Twitter a Predictor of Insurance Exchange Enrollment

Twitter can be used as a real-time measurement of public sentiment for the Affordable Care Act (ACA) and the positivity and negativity of tweets could be used to determine state-level marketplace enrollment, according to researchers.

Twitter can be used as a real-time measurement of public sentiment for the Affordable Care Act (ACA) and the positivity and negativity of tweets could be used to determine state-level marketplace enrollment, according to researchers.

In a paper published in the Journal of Medical Internet Research, the authors wrote that they found a correlation between ACA-related sentiment on Twitter and enrollment of eligible individuals in a health plan chosen from an ACA insurance marketplace.

“The correlation between Twitter sentiment and the number of eligible individuals who enrolled in a marketplace plan highlights the potential for Twitter to be a real-time monitoring strategy for future enrollment periods,” first author Charlene A. Wong, MD, a Robert Wood Johnson Foundation Clinical Scholar and Fellow in Penn's Leonard Davis Institute of Health Economics, said in a statement. “This would be especially valuable for quickly identifying emerging issues and making adjustments, instead of having to wait weeks or months for that information to be released in enrollment reports, for example.”

The investigators used ACA-related tweets from March 1-31, 2014, which were selected because of their use of the terms “ACA,” “#ACA,” “Obamacare,” and “#Obamacare,” plus those directed to the Twitter handles of HealthCare.gov and the 17 state-based marketplace accounts.
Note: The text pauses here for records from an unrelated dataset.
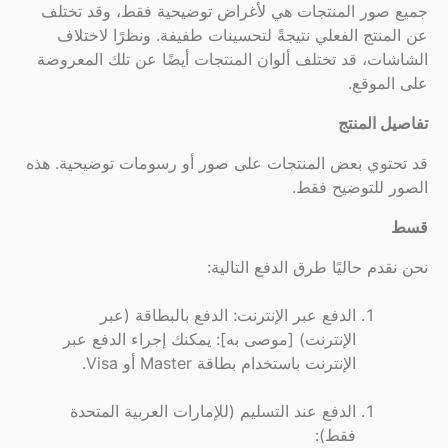
جميع صور المنتجات هي لأغراض توضيحية فقط، وقد تختلف
عن المنتج الفعلي نتيجةً لتحسينات طفيفة. ونظرًا لاختلاف
الشاشات، قد تختلف ألوان المنتجات أيضًا عن تلك المعروضة
على الموقع.
تفاصيل المنتج
قد تحتوي بعض المنتجات على صور أو رسومات توضيحية. هذه
الصور للتوضيح فقط.
قسط
نحن نقدم حاليًا طرق الدفع التالية:
الدفع عبر الإنترنت: الدفع بالبطاقة (عبر
الإنترنت) [موصى به]: يمكنك إجراء الدفع عبر
الإنترنت باستخدام بطاقة Master أو Visa.
الدفع عند التسليم (للإمارات العربية المتحدة
فقط):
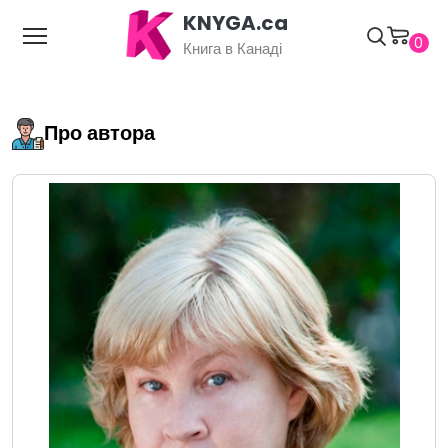
KNYGA.ca
0
Книга в Канаді
Про автора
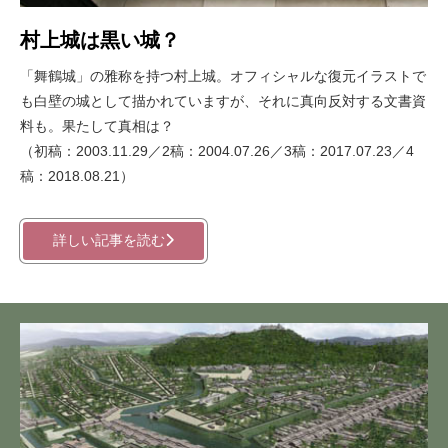
村上城は黒い城？
「舞鶴城」の雅称を持つ村上城。オフィシャルな復元イラストで
も白壁の城として描かれていますが、それに真向反対する文書資
料も。果たして真相は？
（初稿：2003.11.29／2稿：2004.07.26／3稿：2017.07.23／4
稿：2018.08.21）
詳しい記事を読む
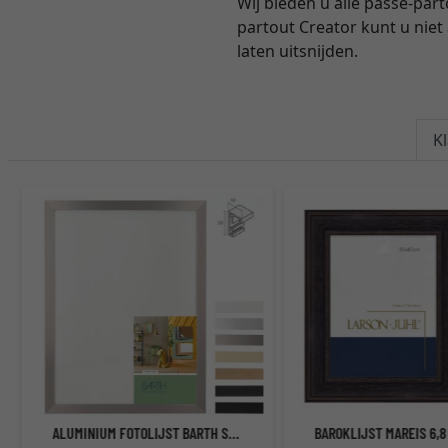
Wij bieden u alle passe-pa
partout Creator kunt u niet
laten uitsnijden.
K
ALUMINIUM FOTOLIJST BARTH SERIE 1828
BAROKLIJST MAREIS 6,8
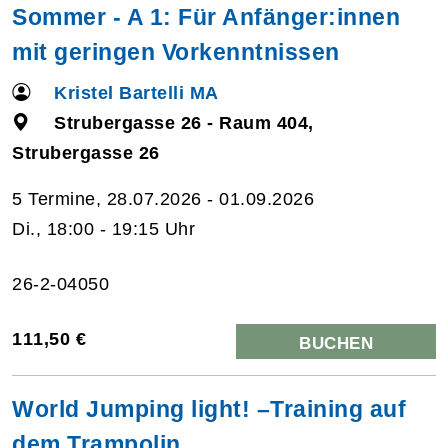
Sommer - A 1: Für Anfänger:innen
mit geringen Vorkenntnissen
Kristel Bartelli MA
Strubergasse 26 - Raum 404,
Strubergasse 26
5 Termine, 28.07.2026 - 01.09.2026
Di., 18:00 - 19:15 Uhr
26-2-04050
111,50 €
BUCHEN
World Jumping light! –Training auf
dem Trampolin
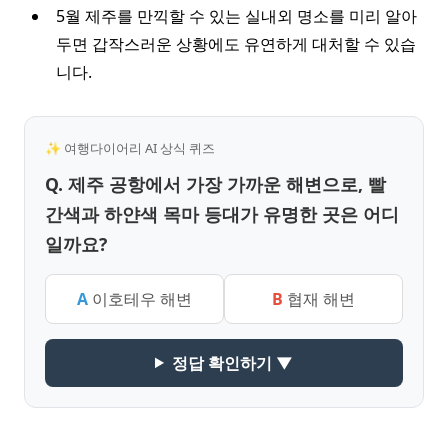
5월 제주를 만끽할 수 있는 실내외 명소를 미리 알아
두면 갑작스러운 상황에도 유연하게 대처할 수 있습
니다.
✨ 여행다이어리 AI 상식 퀴즈
Q. 제주 공항에서 가장 가까운 해변으로, 빨
간색과 하얀색 목마 등대가 유명한 곳은 어디
일까요?
A
이호테우 해변
B
협재 해변
정답 확인하기 ▼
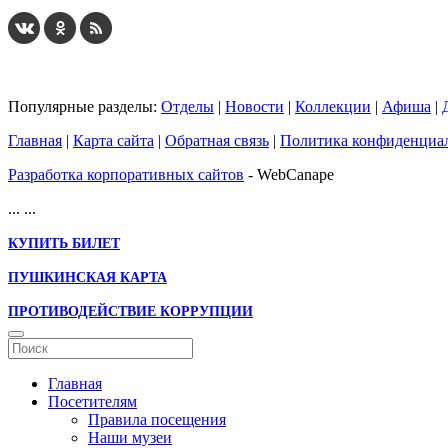
Популярные разделы:
Отделы
|
Новости
|
Коллекции
|
Афиша
|
Главная
|
Карта сайта
|
Обратная связь
|
Политика конфиденциа
Разработка корпоративных сайтов
- WebCanape
...
...
КУПИТЬ БИЛЕТ
ПУШКИНСКАЯ КАРТА
ПРОТИВОДЕЙСТВИЕ КОРРУПЦИИ
Главная
Посетителям
Правила посещения
Наши музеи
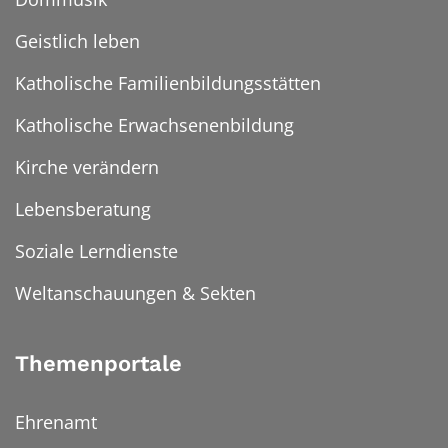
Geistlich leben
Katholische Familienbildungsstätten
Katholische Erwachsenenbildung
Kirche verändern
Lebensberatung
Soziale Lerndienste
Weltanschauungen & Sekten
Themenportale
Ehrenamt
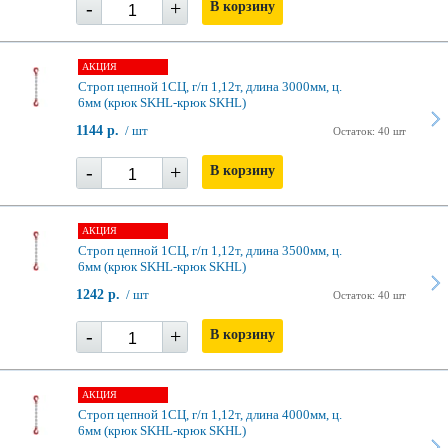
-
+
В корзину
АКЦИЯ
Строп цепной 1СЦ, г/п 1,12т, длина 3000мм, ц.
6мм (крюк SKHL-крюк SKHL)
1144 р.
/ шт
Остаток: 40 шт
-
+
В корзину
АКЦИЯ
Строп цепной 1СЦ, г/п 1,12т, длина 3500мм, ц.
6мм (крюк SKHL-крюк SKHL)
1242 р.
/ шт
Остаток: 40 шт
-
+
В корзину
АКЦИЯ
Строп цепной 1СЦ, г/п 1,12т, длина 4000мм, ц.
6мм (крюк SKHL-крюк SKHL)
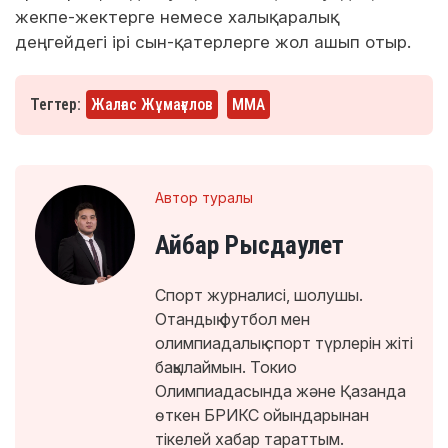
жекпе-жектерге немесе халықаралық
деңгейдегі ірі сын-қатерлерге жол ашып отыр.
Тегтер:
Жалғас Жұмағұлов
ММА
Автор туралы
Айбар Рысдаулет
Спорт журналисі, шолушы.
Отандық футбол мен
олимпиадалық спорт түрлерін жіті
бақылаймын. Токио
Олимпиадасында және Қазанда
өткен БРИКС ойындарынан
тікелей хабар тараттым.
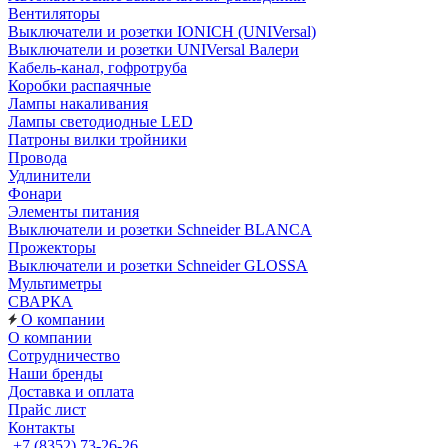
Вентиляторы
Выключатели и розетки IONICH (UNIVersal)
Выключатели и розетки UNIVersal Валери
Кабель-канал, гофротруба
Коробки распаячные
Лампы накаливания
Лампы светодиодные LED
Патроны вилки тройники
Провода
Удлинители
Фонари
Элементы питания
Выключатели и розетки Schneider BLANCA
Прожекторы
Выключатели и розетки Schneider GLOSSA
Мультиметры
СВАРКА
О компании
О компании
Сотрудничество
Наши бренды
Доставка и оплата
Прайс лист
Контакты
+7 (8352) 73-26-26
Overall, they collected more than 1 million tweets. They also collected a random sample of 977,000 tweets from the same timeframe to use as a comparison group.

Using the National Research Council sentiment lexicon, the researchers found a .10 increase in the sentiment of tweets corresponded with a 9% increase in health insurance marketplace enrollment at the state level.

Senior author Raina M. Merchant, MD, MSHP, director of the Penn Social Media and Health Innovation Lab and assistant professor of emergency medicine, added that they can see these findings being used to improve healthcare in real-time.